DATA FOR THIS EXERCISE Block Start
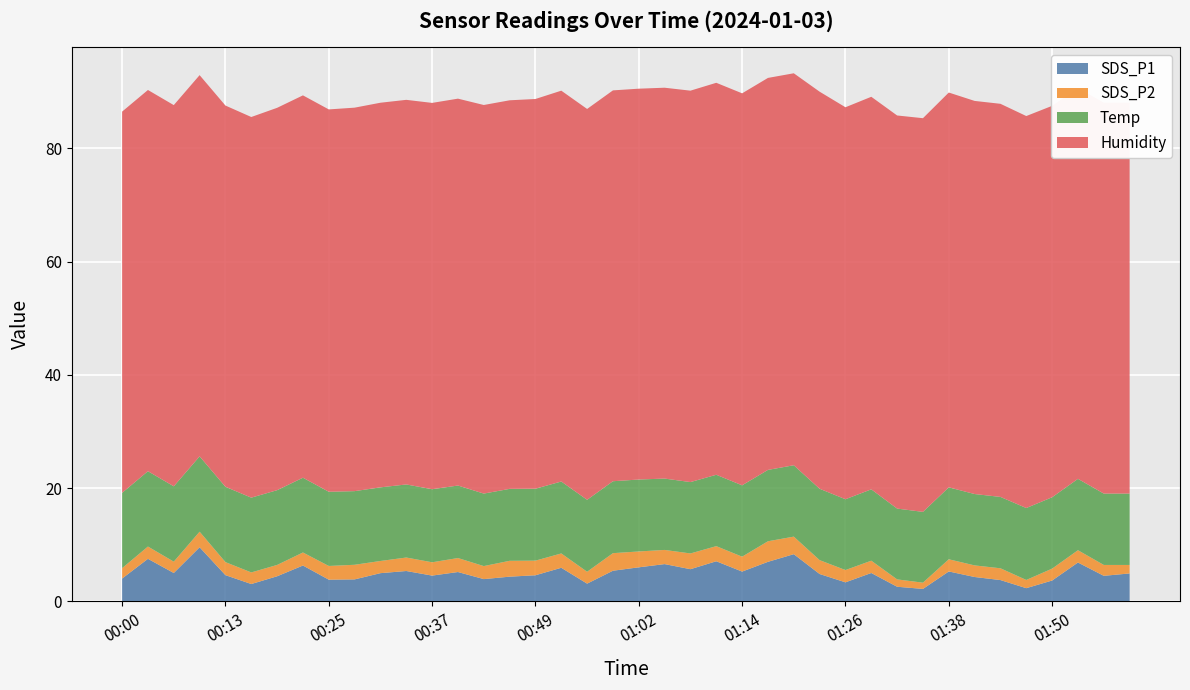

Reading left to right, transcribe all the data shown in this chart.

Temp: 13.3	13.3	13.3	13.3	13.3	13.2	13.2	13.2	13.1	13.0	13.0	12.9	12.9	12.8	12.8	12.7	12.7	12.7	12.7	12.7	12.7	12.6	12.6	12.6	12.6	12.6	12.6	12.6	12.5	12.6	12.5	12.5	12.7	12.6	12.6	12.7	12.6	12.6	12.6	12.6
Humidity: 67.3	67.3	67.3	67.3	67.3	67.2	67.5	67.5	67.5	67.7	67.9	67.9	68.2	68.3	68.6	68.6	68.8	69.0	69.0	69.0	69.0	69.0	69.1	69.2	69.2	69.2	69.2	70.1	69.2	69.3	69.4	69.5	69.7	69.4	69.4	69.2	69.1	69.0	69.0	69.0
SDS_P1: 4.0	7.5	5.0	9.6	4.7	3.1	4.5	6.3	3.9	3.9	5.0	5.4	4.6	5.2	4.0	4.4	4.6	6.0	3.1	5.4	6.0	6.6	5.7	7.1	5.3	7.0	8.3	4.8	3.4	5.0	2.6	2.2	5.3	4.3	3.8	2.4	3.7	6.9	4.5	5.0
SDS_P2: 1.8	2.2	2.0	2.8	2.3	2.0	2.0	2.3	2.4	2.6	2.1	2.4	2.4	2.5	2.3	2.8	2.6	2.5	2.1	3.1	2.8	2.5	2.8	2.7	2.6	3.6	3.1	2.5	2.2	2.2	1.3	1.1	2.1	2.0	2.1	1.4	2.1	2.2	1.9	1.5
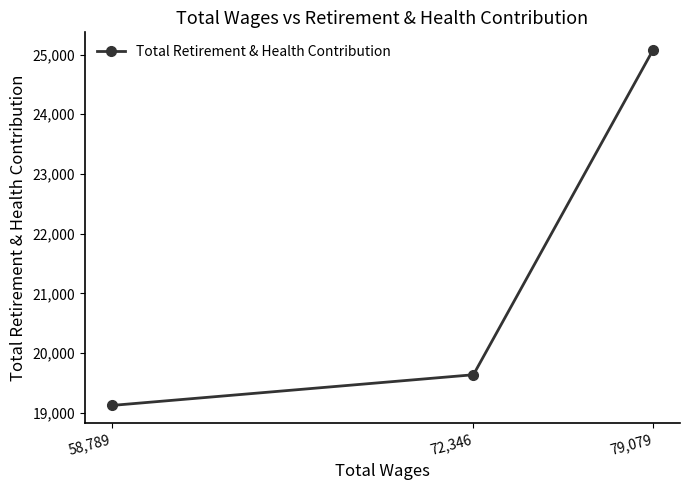

Rank the categories by value from lowest to highest.

58,789, 72,346, 79,079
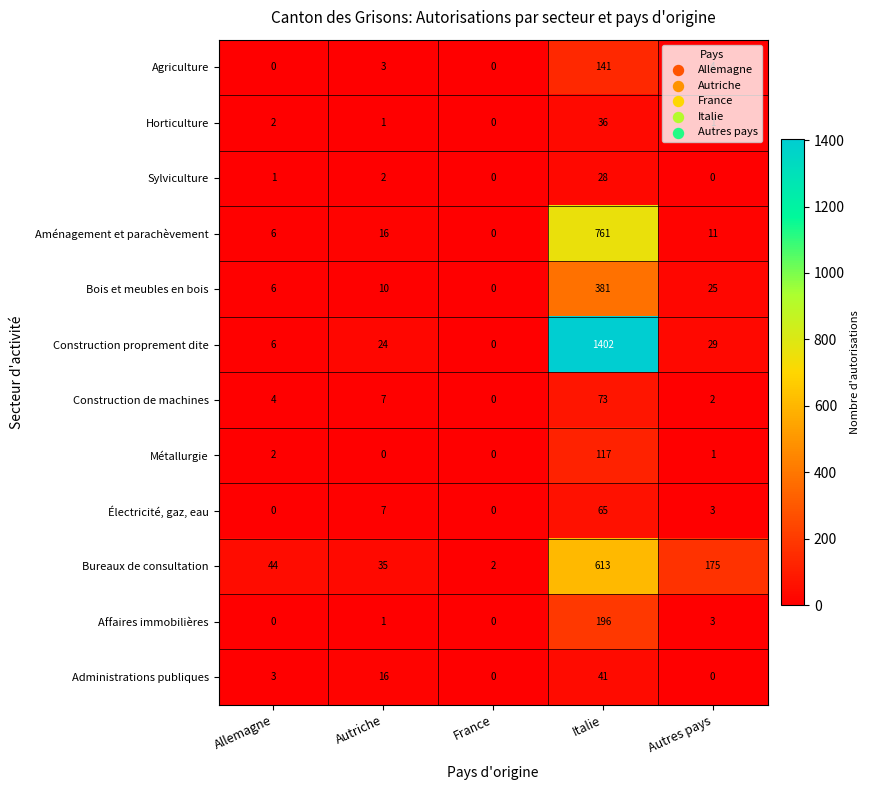

True or false: Électricité, gaz, eau has a value of -23 at Allemagne.

False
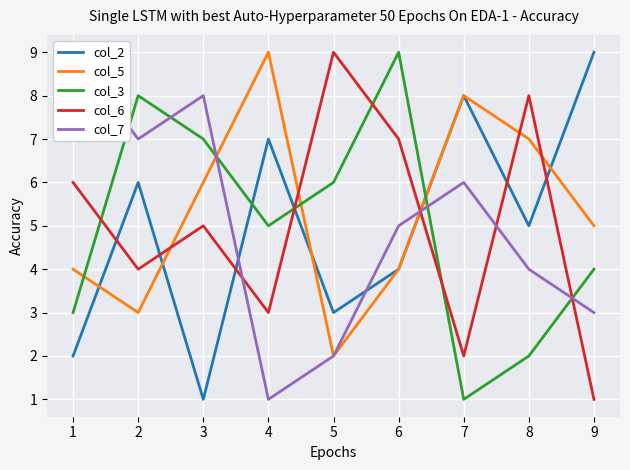

What is the greatest value displayed?

9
DATA FOR THIS EXERCISE Block End
- **BRIEF**: Repeat the lines of the listing above verbatim, beginning at the line that contains "True or false: Électricité, gaz, eau" and continuing through the end of the listing, with both of those lines included. Leave out the pictures.

- **YOUR SOLUTION**:
True or false: Électricité, gaz, eau has a value of -23 at Allemagne.

False

What is the greatest value displayed?

9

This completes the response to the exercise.